* **DESCRIPTION OF THE TASK**
Tally the lines containing "down" in this data. Respond with the tally alone.
=== Section Start ===
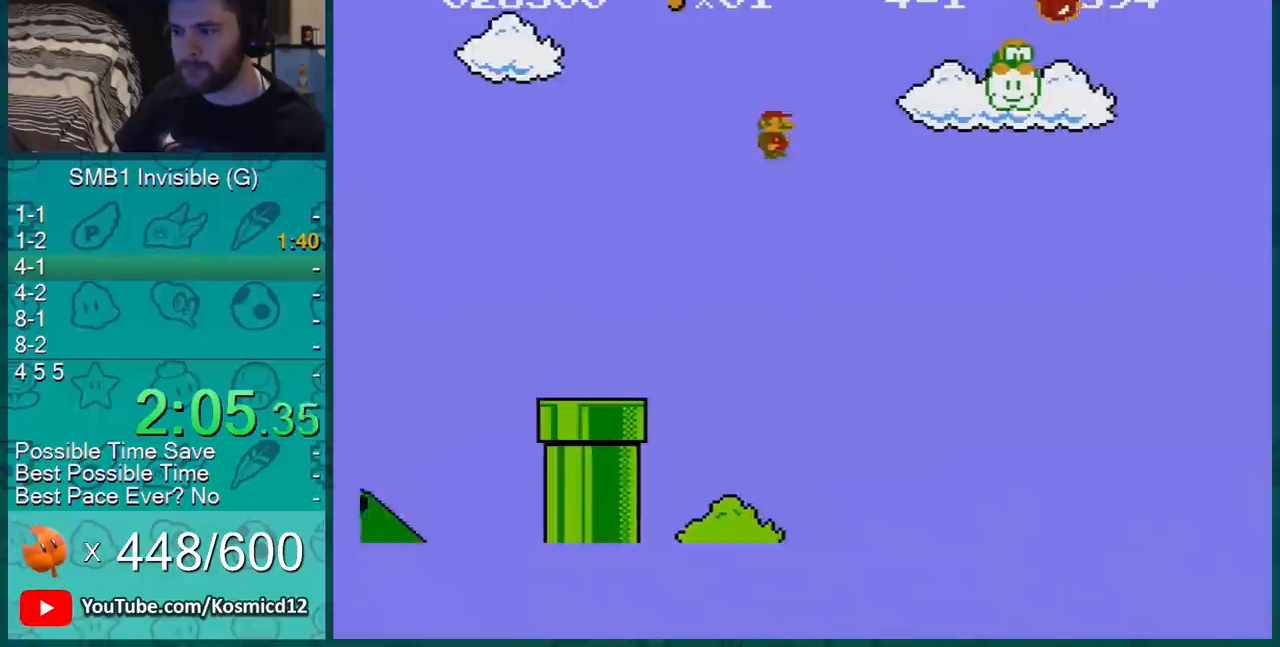
{"buttons": ["B", "DPAD_RIGHT"], "events": [[83, "A", "down"], [234, "A", "up"]]}
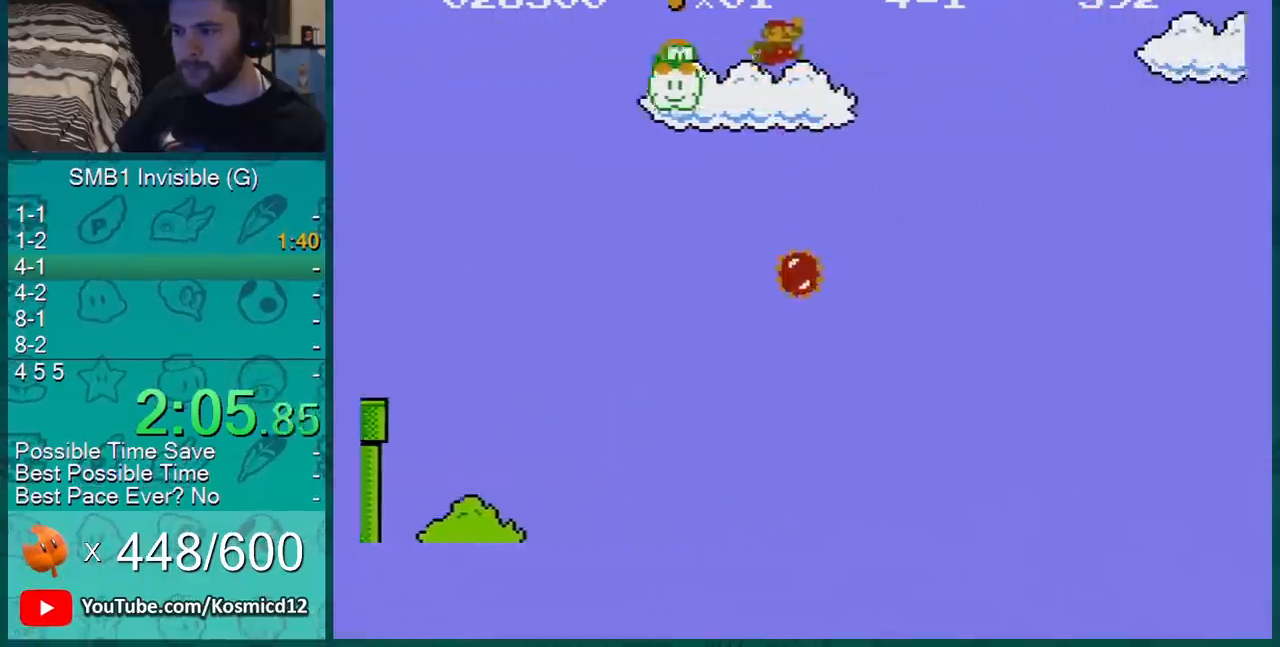
{"buttons": ["B", "DPAD_RIGHT"], "events": []}
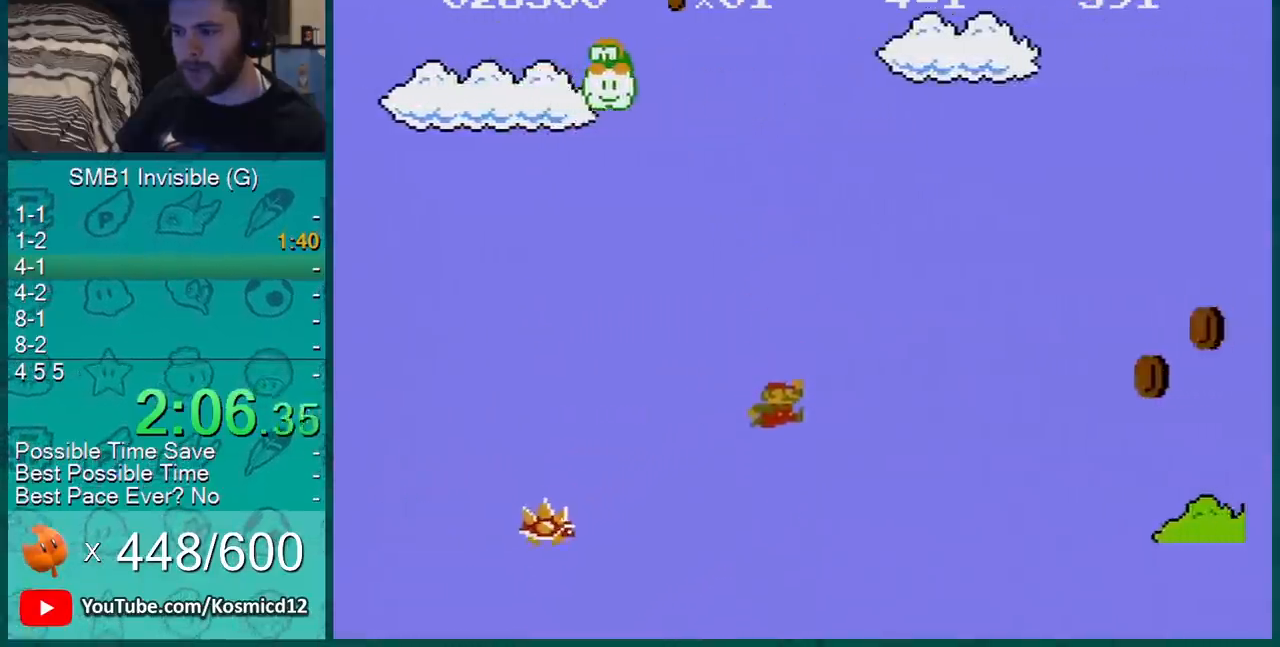
{"buttons": ["B", "DPAD_RIGHT"], "events": []}
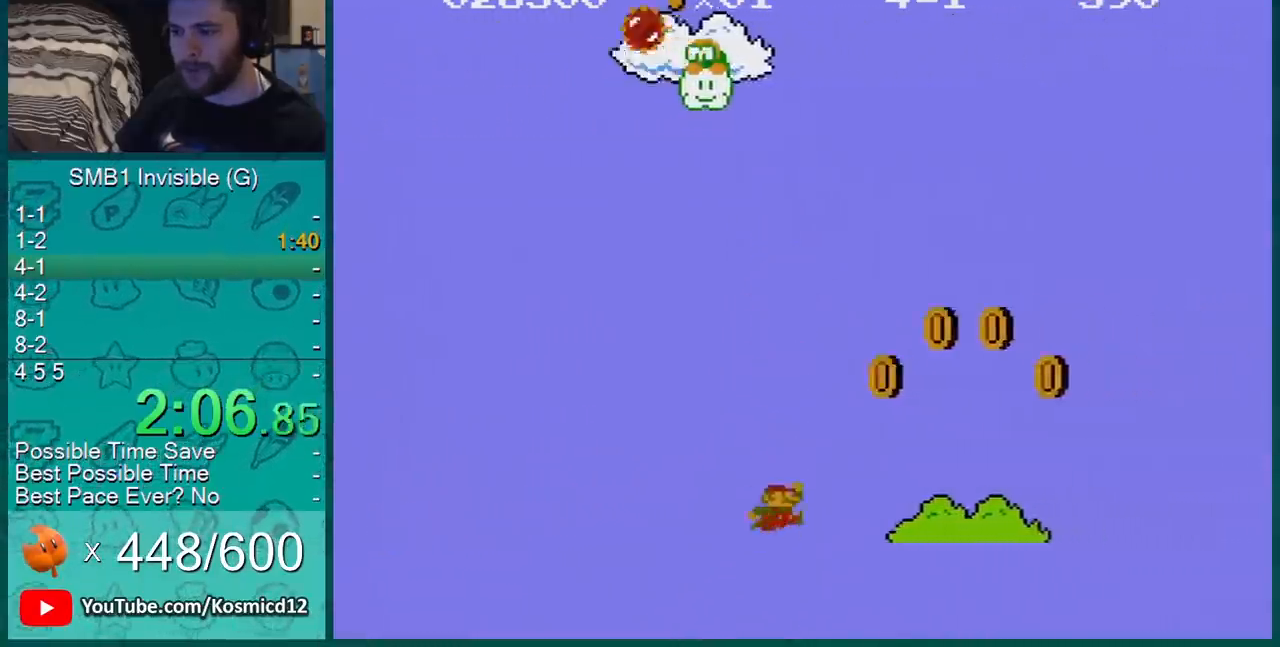
{"buttons": ["B", "DPAD_RIGHT"], "events": [[16, "A", "down"], [233, "A", "up"]]}
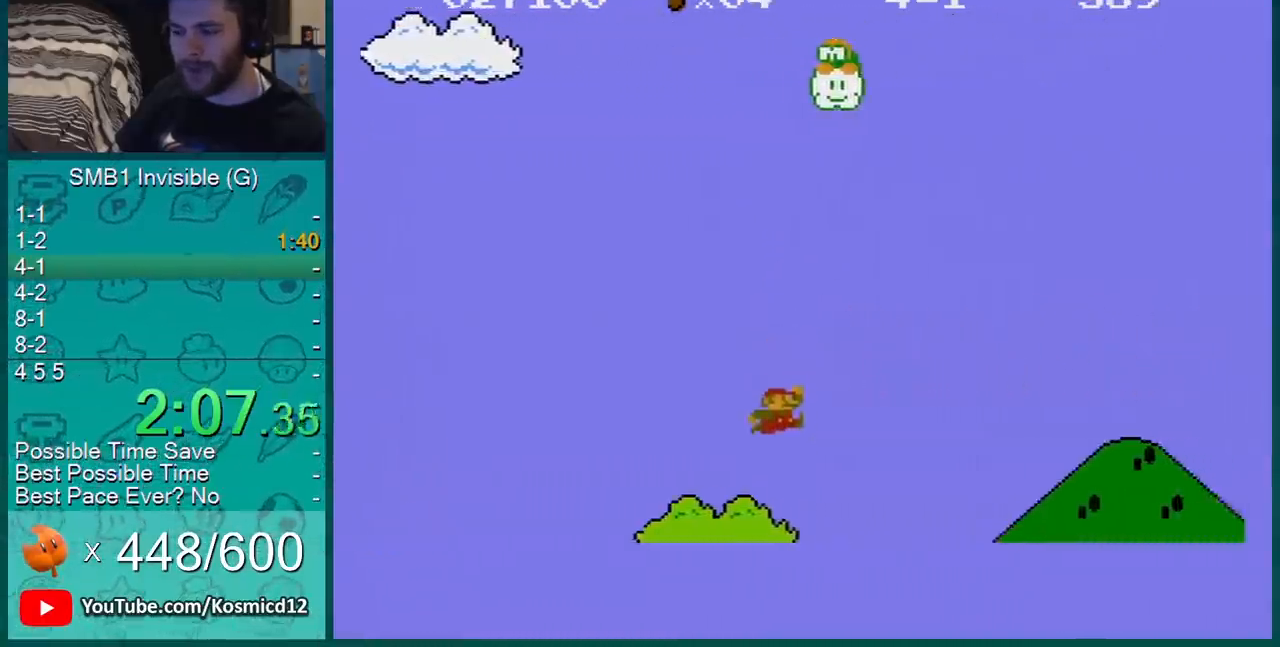
{"buttons": ["B", "DPAD_RIGHT"], "events": []}
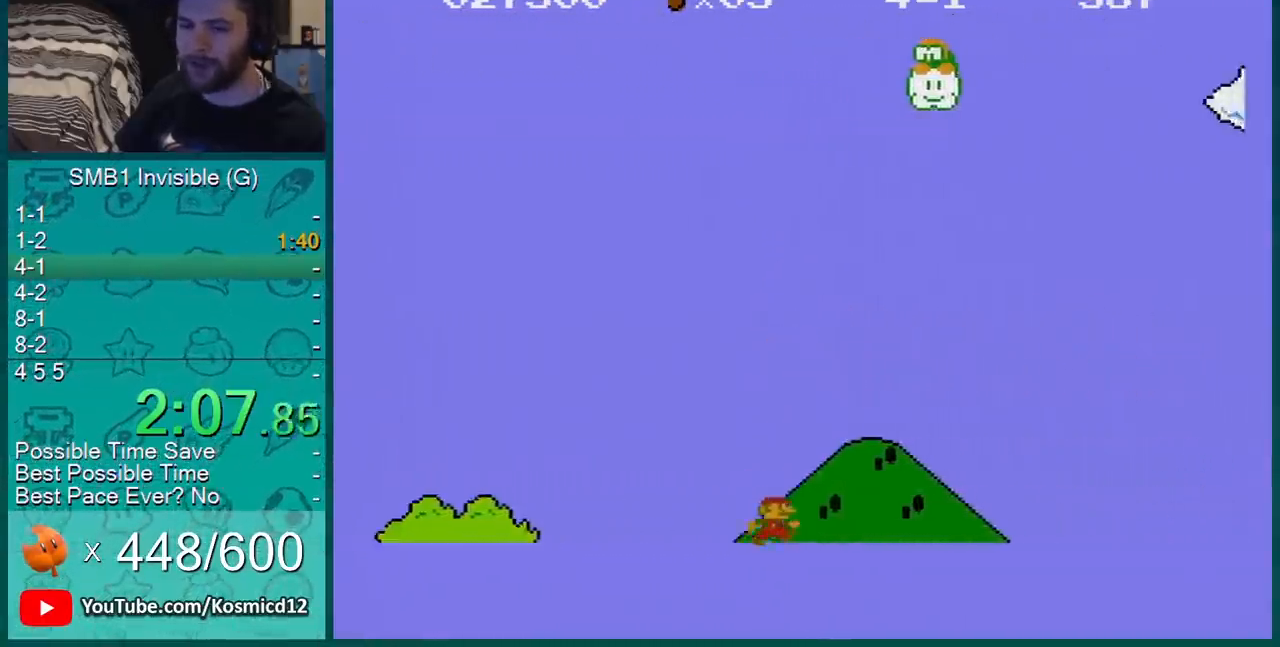
{"buttons": ["B", "DPAD_RIGHT"], "events": []}
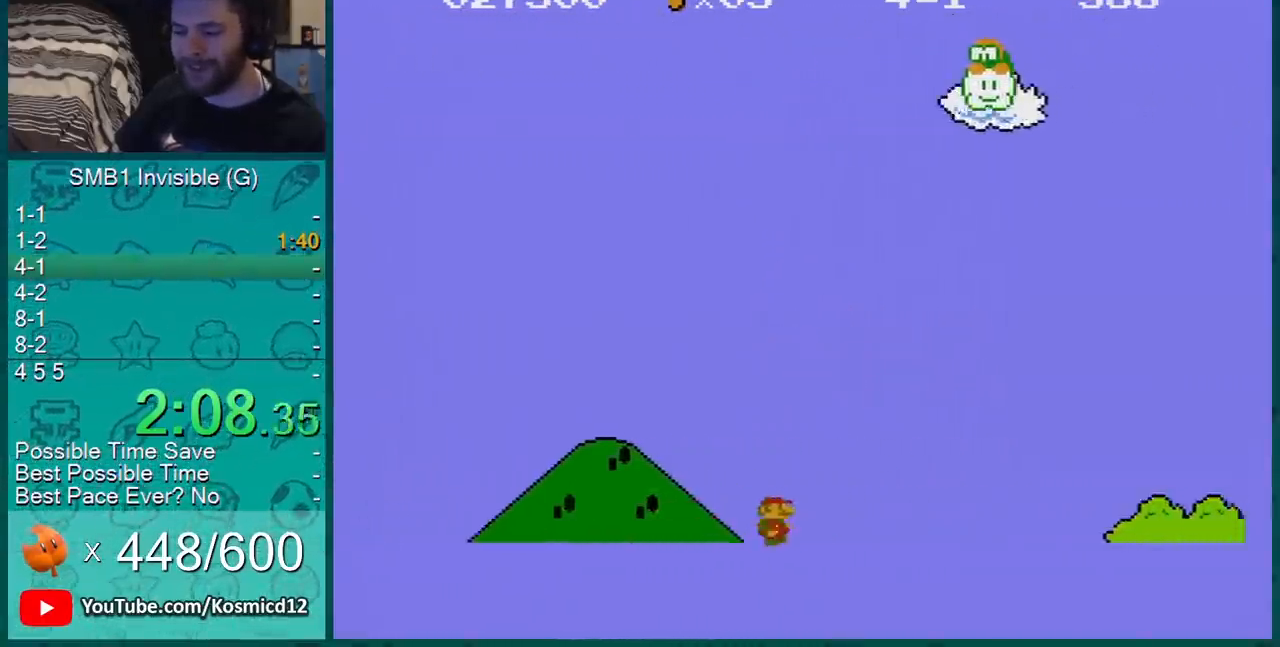
{"buttons": ["B", "DPAD_RIGHT"], "events": []}
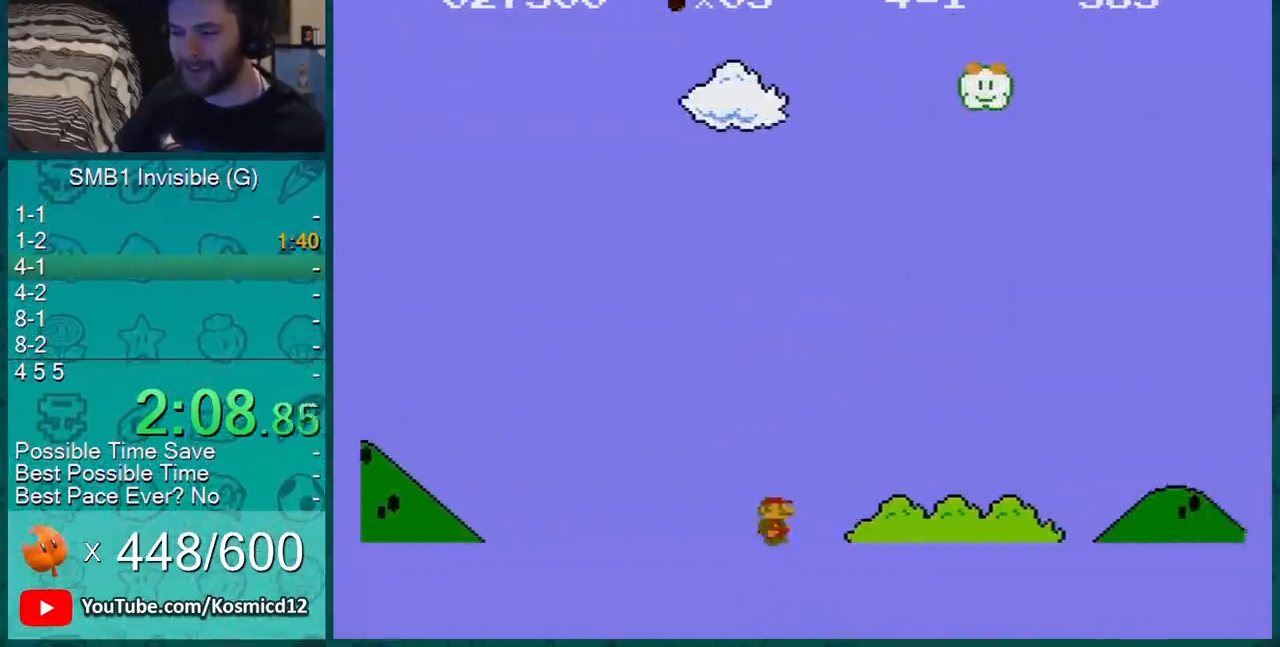
{"buttons": ["B", "DPAD_RIGHT"], "events": []}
=== Section End ===
* **EXERCISE ANSWER**
2